Cancer du sein : classification clinique et anatomopathologique
Jacques Bonneterre, Université de Lille,
Centre Oscar Lambret
A)
Généralités sur les tumeurs solides
Avant
d’entrer dans le vif du sujet, des notions de base permettront de mieux comprendre la suite :
1- Un cancer est une masse tumorale
comportant une tumeur (dite primitive) et des cellules tumorales disséminées
dans l’ensemble du corps ; environ 1/100 000 peut proliférer dans un
organe et donner des métastases.
2 - Traiter un cancer ne consiste pas à
enlever une tumeur mais à diminuer
le plus possible une masse tumorale, seule façon d’éviter la récidive.
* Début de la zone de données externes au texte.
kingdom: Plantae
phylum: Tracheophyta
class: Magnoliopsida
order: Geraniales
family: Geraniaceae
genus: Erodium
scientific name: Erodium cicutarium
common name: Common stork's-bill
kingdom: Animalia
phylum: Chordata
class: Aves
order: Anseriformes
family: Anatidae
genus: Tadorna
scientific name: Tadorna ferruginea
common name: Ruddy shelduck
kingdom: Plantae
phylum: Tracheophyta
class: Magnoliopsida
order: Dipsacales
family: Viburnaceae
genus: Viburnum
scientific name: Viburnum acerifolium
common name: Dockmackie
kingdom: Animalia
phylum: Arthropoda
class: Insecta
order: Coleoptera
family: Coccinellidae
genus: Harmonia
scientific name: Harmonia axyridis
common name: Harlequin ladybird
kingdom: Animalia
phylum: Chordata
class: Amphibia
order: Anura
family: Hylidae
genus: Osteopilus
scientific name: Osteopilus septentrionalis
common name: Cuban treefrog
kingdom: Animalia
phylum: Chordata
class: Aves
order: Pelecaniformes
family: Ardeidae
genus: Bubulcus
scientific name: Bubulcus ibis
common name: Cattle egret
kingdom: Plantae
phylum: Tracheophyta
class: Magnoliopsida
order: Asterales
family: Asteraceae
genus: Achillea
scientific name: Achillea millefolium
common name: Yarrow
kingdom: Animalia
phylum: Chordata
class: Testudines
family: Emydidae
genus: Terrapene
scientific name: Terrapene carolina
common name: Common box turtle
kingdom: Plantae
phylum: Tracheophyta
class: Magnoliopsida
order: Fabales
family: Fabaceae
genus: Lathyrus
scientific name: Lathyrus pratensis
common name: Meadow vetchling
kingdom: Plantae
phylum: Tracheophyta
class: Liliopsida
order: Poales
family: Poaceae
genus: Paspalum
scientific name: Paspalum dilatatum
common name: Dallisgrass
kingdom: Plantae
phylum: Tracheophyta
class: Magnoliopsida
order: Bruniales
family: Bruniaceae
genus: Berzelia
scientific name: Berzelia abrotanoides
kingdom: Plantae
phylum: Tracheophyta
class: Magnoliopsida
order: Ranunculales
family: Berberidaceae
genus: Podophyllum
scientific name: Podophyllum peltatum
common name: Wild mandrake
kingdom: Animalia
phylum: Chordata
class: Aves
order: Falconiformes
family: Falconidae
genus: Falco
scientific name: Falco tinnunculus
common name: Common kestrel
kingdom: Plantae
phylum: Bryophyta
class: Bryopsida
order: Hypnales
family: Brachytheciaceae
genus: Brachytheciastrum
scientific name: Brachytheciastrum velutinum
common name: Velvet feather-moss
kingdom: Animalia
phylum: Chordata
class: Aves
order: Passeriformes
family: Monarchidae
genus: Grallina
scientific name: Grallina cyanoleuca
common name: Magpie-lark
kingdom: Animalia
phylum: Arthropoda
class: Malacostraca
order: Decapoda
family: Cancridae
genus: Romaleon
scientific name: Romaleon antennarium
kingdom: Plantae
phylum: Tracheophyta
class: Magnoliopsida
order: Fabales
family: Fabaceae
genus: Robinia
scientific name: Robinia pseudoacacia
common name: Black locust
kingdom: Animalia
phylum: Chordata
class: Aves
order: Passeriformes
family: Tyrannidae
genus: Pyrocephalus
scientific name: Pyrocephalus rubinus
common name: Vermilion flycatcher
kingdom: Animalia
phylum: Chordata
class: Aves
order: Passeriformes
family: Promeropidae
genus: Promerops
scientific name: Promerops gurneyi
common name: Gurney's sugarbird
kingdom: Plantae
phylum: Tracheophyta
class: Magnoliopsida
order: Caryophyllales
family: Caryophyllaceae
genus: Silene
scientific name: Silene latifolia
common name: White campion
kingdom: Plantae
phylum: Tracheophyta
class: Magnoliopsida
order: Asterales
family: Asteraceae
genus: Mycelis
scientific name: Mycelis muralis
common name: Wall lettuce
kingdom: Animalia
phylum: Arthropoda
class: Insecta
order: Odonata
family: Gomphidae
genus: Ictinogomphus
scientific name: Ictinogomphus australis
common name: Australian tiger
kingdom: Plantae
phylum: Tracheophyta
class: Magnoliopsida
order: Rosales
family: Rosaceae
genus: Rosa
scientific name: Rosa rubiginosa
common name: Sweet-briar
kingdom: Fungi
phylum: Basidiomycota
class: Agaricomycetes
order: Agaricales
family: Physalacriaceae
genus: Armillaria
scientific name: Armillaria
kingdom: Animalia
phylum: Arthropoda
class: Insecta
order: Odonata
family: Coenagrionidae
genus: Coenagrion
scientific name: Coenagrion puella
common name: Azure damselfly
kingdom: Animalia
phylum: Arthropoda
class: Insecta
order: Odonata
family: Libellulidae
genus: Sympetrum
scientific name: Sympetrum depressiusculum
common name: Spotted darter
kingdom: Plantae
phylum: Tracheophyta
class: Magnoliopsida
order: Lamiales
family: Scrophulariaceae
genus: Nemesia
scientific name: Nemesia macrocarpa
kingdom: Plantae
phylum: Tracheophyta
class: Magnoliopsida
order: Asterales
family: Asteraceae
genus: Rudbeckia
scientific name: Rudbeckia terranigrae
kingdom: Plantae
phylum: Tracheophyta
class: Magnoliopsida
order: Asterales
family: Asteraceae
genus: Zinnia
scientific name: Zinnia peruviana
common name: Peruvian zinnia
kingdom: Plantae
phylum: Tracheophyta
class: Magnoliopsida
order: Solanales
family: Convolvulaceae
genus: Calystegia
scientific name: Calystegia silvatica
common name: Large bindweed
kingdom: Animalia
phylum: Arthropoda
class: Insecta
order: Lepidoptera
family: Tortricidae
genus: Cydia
3- Les cellules tumorales existent dans
l’organisme bien avant le diagnostic et certaines persistent après le
traitement. Un cancer est une maladie chronique. Moins il reste de cellules ,
plus faible est le risque de récidive ; mais le risque 0 n’existe pas.
4 - A côté de la masse tumorale, le 2°
facteur à prendre en compte est l’agressivité tumorale , responsable de la
rapidité de croissance tumorale.
5 - Plus la masse tumorale est importante
et plus la tumeur est agressive, plus grand est le risque de récidive.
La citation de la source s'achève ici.